**文档正文**
基于绳牵引并联支撑的风洞复杂动态试验技术研究进展  

作　　者：王晓光 林麒 WANG Xiaoguang;LIN Qi(School of Aerospace Engineering,Xiamen University,Xiamen 361005,China)

机构地区：[1]厦门大学航空航天学院,福建厦门361005

出　　处：《厦门大学学报(自然科学版)》2025年第2期213-224,276,共13页Journal of Xiamen University:Natural Science

基　　金：国家自然科学基金(12172315,12072304,11702232,11472234,11072207,50475099)。

摘　　要：[背景]新一代先进战斗机的研制更加强调高机动性、高敏捷性,要求飞行器具有良好的大迎角过失速机动能力,需要掌握复杂机动过程伴随的飞行器机体的大面积流动非对称性/分离、旋涡破裂、多涡系结构等复杂现象和规律,这对风洞复杂动态试验能力提出了高的要求.绳牵引并联支撑是基于机器人技术的一种新型机构,具有刚度较大,动态性能良好等优点,为风洞试验提供了一种新的手段.[进展]本文首先简要论述已有基于传统硬式支撑方式的动态风洞试验能力;然后针对新型的绳牵引并联支撑,分析国外在风洞试验中的应用研究现状,并通过梳理关键技术问题,重点阐述本研究团队近年来在组合动导数、大迎角、旋转弹箭、多自由度耦合等复杂动态气动力风洞试验研究中取得的相关进展.[展望]最后指出绳牵引并联支撑可以通过加强布局优化设计和智能化控制,进一步提高支撑系统的综合性能;并结合流场测量等手段,进一步提升其在风洞动态试验中的能力.上述总结与分析可为绳牵引并联支撑技术在风洞试验中的工程应用提供一定的理论指导与技术支撑.[Background]The development of the next generation of advanced fighter aircraft places a great emphasis on high maneuverability and agility.This emphasis requires that aircrafts must secure excellent post-stall maneuvering capabilities at high angles of attack(AoAs).It is necessary to understand the complex phenomena and patterns associated with large-scale asymmetric flow/separation,vortex breakdown,and multi-vortex structures during high-angle-of-attack maneuvers.This necessity places high demands on the capability of wind tunnels to conduct complex dynamic tests.Herein,we propose that wire-driven parallel suspension,a new mechanism based on robotic technology,offers advantages such as high stiffness and good dynamic performance,providing a new means for wind tunnel testing.[Progress]First,this paper briefly discusses the existing dynamic wind tunnel testing capabilities based on traditional rigid support methods.Then,it analyzes the current state of abroad research and application of wire-driven parallel suspension in wind tunnel tests.By identifying key technical issues,the paper highlights the recent progress made by our research team in complex dynamic wind tunnel tests,particularly with the focus on high angles of attack and multi-degree-of-freedom coupling.[Perspective]Finally,we propose that the comprehensive performance of the wire-driven parallel suspension system can be further improved through strengthened layout optimization design and intelligent control.Additionally,by integrating methods such as flow field measurement,its capabilities in wind tunnel dynamic testing can be further enhanced.Hopefully,the summary and the analysis proposed herein can offer theoretical guidance and technical support for the engineering application of wire-driven parallel suspension technology in wind tunnel tests.

**学以致用**
a - 风洞试验文献中，绳牵引并联支撑有哪些优点？
b - 从风洞试验文献中摘录一段文字，从“机构地区：[1]厦门大学航空航天学院,福建厦门361005”开始，一直到“207,50475099)。”为止。
c - 风洞试验文献中有一段以“摘　　要：[背景]”开头，请把这一段精简成要点列表，并保留其主要事实。

**待查数据**
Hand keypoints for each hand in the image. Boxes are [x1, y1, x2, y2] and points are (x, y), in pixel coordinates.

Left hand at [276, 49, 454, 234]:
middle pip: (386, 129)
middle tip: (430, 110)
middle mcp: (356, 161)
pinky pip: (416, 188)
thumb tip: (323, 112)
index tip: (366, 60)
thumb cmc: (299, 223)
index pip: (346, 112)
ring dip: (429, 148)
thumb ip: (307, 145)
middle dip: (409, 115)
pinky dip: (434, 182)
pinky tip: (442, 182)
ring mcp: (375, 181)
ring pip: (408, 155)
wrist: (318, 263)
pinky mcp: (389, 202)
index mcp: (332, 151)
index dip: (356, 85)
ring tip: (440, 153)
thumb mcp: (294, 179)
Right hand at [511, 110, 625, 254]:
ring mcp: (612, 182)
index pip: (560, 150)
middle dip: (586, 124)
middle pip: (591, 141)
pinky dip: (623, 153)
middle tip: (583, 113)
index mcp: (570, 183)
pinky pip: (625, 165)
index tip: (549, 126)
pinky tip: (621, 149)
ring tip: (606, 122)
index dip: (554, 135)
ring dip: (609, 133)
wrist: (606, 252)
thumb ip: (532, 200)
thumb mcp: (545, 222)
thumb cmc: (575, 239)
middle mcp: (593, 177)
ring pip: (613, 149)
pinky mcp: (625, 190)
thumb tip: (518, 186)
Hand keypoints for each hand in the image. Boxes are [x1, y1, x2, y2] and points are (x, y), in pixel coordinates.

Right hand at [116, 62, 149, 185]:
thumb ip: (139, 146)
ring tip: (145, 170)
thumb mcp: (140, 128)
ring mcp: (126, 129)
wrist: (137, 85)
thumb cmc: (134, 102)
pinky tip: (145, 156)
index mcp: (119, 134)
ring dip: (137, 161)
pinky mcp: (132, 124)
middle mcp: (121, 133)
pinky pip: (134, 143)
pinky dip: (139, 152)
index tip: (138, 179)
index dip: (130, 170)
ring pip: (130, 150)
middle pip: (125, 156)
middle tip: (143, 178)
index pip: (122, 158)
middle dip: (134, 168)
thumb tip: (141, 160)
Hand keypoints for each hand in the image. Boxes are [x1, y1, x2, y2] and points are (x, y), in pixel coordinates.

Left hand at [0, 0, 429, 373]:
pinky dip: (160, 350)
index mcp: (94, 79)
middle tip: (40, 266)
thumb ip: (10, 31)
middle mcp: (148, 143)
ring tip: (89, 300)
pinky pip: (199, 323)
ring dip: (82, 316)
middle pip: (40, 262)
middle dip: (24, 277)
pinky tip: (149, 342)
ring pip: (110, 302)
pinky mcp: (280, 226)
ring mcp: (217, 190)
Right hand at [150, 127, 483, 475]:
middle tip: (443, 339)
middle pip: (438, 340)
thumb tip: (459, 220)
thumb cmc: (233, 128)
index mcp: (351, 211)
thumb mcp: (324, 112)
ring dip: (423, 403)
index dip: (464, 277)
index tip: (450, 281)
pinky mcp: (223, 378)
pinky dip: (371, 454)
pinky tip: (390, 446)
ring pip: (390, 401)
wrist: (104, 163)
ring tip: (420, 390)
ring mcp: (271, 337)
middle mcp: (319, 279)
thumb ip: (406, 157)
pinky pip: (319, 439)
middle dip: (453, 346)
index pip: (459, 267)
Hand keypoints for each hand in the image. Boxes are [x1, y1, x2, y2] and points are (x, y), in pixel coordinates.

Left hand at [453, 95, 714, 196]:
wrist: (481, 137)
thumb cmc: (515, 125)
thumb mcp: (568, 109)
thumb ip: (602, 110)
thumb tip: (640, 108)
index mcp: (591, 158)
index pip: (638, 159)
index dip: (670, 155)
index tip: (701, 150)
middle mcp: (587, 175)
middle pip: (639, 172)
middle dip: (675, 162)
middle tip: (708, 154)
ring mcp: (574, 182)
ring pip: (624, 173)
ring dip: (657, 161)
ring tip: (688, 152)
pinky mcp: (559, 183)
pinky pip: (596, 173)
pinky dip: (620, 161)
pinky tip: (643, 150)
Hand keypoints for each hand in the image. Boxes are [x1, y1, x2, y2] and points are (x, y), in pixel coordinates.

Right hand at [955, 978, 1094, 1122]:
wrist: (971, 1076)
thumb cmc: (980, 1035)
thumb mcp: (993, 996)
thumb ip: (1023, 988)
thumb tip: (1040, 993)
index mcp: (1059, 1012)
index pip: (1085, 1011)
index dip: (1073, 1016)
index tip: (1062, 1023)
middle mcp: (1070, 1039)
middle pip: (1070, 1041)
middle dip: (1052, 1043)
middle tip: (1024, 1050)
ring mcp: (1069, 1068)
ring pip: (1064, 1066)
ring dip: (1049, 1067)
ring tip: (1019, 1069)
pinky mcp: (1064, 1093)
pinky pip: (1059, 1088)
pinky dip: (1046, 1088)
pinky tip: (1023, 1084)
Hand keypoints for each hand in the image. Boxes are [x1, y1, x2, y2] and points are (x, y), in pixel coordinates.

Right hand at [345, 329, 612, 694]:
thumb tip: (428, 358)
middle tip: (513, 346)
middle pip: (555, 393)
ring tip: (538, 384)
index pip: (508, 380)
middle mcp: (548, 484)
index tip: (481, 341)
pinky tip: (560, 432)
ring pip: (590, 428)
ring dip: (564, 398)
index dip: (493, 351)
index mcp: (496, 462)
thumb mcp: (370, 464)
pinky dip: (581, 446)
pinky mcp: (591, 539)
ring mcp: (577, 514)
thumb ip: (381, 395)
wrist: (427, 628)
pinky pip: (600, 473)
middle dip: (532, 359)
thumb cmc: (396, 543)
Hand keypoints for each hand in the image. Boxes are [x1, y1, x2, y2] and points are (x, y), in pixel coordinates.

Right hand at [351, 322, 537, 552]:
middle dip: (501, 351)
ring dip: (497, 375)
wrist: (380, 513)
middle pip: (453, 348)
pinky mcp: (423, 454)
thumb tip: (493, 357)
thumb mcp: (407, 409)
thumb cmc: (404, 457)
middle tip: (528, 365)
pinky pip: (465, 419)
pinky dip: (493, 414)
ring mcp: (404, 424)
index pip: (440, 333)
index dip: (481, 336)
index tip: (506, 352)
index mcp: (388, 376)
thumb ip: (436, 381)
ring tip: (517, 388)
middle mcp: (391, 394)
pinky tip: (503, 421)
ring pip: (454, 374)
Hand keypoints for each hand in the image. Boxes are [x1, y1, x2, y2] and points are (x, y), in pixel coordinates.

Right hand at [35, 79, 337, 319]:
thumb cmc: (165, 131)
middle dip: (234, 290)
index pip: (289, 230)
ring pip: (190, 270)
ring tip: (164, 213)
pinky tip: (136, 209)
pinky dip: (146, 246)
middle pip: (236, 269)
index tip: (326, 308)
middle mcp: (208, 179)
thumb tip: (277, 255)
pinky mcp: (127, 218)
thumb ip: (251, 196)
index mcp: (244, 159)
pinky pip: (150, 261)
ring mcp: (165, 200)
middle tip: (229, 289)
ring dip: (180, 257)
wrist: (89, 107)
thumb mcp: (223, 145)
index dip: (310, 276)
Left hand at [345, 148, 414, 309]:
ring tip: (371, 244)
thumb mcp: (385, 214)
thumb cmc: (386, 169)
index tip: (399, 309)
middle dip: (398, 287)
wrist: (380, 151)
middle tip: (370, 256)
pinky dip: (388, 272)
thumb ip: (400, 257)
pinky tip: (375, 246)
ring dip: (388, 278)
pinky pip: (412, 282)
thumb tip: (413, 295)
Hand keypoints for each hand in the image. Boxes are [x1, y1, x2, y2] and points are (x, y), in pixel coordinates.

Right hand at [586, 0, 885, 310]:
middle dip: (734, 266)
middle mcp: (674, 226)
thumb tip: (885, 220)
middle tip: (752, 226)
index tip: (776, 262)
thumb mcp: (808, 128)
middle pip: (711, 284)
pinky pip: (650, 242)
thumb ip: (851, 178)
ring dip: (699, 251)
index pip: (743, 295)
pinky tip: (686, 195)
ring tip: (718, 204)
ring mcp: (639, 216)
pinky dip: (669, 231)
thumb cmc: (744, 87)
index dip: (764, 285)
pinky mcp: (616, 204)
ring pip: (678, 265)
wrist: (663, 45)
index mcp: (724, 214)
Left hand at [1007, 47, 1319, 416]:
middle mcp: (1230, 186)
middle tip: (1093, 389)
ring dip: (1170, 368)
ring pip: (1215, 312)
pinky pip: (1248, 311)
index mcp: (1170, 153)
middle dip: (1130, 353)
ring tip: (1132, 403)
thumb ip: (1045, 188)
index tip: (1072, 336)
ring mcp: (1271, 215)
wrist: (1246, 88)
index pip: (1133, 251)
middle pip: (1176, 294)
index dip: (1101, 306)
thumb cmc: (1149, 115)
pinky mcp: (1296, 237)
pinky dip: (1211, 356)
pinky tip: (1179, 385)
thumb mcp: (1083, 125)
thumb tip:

**任务结果**
a - 刚度较大，动态性能良好。

b -
机构地区：[1]厦门大学航空航天学院,福建厦门361005

出　　处：《厦门大学学报(自然科学版)》2025年第2期213-224,276,共13页Journal of Xiamen University:Natural Science

基　　金：国家自然科学基金(12172315,12072304,11702232,11472234,11072207,50475099)。

c -
- 背景：新一代先进战斗机更强调高机动性和高敏捷性，要求具备良好的大迎角过失速机动能力。研制中需要掌握机动过程中的大面积流动非对称性/分离、旋涡破裂、多涡系结构等复杂现象，因此对风洞复杂动态试验能力要求很高。
- 绳牵引并联支撑是一种基于机器人技术的新型机构，刚度较大，动态性能良好，为风洞试验提供了新的手段。
- 进展：文章先简要论述基于传统硬式支撑的动态风洞试验能力，再分析国外将绳牵引并联支撑用于风洞试验的研究现状。文章还梳理了关键技术问题，重点阐述研究团队在组合动导数、大迎角、旋转弹箭、多自由度耦合等复杂动态气动力试验中取得的进展。
- 展望：一是加强布局优化设计和智能化控制，提高支撑系统的综合性能；二是结合流场测量等手段，提升其在风洞动态试验中的能力。
- 意义：上述总结与分析可为该技术在风洞试验中的工程应用提供理论指导与技术支撑。